* **What you are asked to do**
Pull out each line of the items below that contains the string "kidney", copying every such line in full.

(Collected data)
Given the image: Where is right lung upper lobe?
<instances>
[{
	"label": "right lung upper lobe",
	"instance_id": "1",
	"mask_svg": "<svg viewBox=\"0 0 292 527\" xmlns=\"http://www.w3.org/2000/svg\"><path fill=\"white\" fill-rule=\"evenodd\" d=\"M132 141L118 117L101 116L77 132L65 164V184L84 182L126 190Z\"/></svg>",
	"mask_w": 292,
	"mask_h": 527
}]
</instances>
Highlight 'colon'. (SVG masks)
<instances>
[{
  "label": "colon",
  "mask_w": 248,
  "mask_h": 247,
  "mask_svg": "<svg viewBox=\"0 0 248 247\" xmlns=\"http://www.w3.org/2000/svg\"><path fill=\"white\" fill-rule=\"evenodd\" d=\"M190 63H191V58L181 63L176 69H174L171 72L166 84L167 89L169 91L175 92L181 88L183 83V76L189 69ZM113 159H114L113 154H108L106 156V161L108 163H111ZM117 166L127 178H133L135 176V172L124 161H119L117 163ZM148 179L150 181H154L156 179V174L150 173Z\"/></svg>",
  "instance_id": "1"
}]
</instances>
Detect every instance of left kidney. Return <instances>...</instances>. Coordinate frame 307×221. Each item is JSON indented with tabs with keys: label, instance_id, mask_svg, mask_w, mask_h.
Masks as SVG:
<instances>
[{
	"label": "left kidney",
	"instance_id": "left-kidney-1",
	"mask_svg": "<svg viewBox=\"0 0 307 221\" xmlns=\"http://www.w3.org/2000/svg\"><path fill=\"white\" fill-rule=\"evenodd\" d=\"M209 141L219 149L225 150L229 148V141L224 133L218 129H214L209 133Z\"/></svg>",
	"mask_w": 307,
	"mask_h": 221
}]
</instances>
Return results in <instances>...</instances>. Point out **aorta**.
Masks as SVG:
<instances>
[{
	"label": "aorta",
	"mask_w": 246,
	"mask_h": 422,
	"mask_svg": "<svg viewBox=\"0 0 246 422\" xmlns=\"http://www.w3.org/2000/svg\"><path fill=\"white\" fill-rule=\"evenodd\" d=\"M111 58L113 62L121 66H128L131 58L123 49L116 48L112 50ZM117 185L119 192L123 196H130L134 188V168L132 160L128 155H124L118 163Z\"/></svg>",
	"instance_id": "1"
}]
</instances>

---

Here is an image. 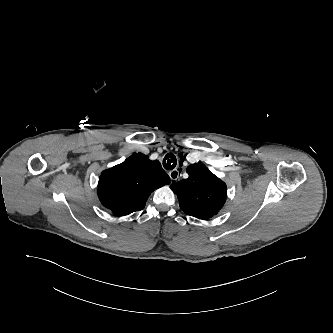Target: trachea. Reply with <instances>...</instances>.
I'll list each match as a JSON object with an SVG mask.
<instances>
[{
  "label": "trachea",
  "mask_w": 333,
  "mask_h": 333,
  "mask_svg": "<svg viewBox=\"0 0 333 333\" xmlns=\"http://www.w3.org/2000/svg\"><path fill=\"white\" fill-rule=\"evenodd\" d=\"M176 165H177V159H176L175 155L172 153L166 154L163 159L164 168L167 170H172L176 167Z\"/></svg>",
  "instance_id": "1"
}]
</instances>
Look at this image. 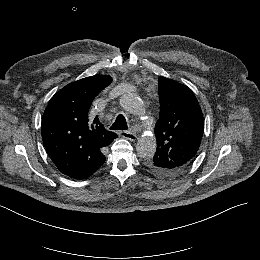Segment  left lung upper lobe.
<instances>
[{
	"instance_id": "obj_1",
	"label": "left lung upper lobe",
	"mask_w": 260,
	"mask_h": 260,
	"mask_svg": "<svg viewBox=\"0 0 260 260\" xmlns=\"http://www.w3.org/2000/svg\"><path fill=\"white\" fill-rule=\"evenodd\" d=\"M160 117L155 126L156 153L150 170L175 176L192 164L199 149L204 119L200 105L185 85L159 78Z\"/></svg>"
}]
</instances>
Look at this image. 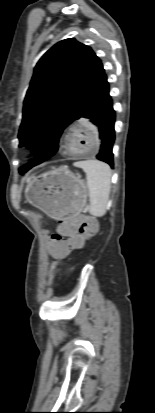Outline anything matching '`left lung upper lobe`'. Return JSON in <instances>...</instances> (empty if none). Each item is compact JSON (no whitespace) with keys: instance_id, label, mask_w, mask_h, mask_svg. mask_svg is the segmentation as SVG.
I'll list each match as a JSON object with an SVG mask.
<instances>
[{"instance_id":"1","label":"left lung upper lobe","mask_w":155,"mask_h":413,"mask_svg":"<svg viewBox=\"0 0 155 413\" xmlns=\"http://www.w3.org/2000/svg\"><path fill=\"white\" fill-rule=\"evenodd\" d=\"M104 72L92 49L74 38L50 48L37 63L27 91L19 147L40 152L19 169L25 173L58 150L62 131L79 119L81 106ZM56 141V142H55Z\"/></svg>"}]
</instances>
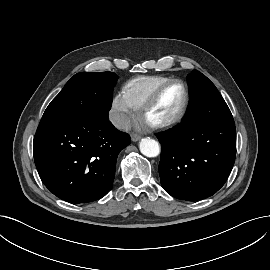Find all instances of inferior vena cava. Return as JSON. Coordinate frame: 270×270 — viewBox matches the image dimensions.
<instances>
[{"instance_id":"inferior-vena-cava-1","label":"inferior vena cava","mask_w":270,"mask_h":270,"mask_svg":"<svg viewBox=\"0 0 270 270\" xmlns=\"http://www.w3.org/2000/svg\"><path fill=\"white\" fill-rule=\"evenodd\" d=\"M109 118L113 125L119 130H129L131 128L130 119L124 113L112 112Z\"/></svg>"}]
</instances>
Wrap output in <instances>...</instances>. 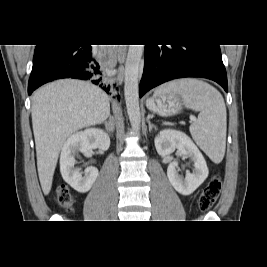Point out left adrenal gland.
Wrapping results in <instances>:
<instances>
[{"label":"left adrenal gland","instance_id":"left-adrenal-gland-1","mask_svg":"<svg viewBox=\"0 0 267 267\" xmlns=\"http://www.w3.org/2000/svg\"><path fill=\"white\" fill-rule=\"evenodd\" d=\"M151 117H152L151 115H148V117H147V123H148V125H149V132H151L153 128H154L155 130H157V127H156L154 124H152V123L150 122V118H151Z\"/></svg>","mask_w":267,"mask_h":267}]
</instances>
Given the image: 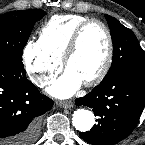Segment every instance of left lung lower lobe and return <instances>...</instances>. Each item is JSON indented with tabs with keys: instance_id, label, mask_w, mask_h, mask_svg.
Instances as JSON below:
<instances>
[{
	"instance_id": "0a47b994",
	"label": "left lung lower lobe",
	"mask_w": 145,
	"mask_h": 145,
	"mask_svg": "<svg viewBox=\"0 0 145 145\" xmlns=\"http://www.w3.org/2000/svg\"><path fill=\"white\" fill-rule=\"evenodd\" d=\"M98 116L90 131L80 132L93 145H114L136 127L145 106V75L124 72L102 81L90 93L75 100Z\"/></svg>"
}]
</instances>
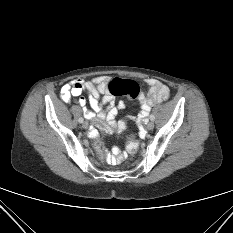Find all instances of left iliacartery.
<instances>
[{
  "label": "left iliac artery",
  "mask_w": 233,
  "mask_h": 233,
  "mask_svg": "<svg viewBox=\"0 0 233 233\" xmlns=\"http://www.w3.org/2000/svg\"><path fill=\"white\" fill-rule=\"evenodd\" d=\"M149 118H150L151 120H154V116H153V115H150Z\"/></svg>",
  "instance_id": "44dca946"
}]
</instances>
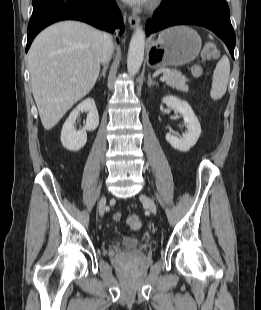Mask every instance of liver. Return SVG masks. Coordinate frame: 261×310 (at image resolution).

* **Problem solution**
Detect every instance of left kidney. Return <instances>...</instances>. Coordinate frame 307×221. Each item is JSON indented with tabs with keys: label, instance_id, mask_svg, mask_w, mask_h.
	"label": "left kidney",
	"instance_id": "left-kidney-1",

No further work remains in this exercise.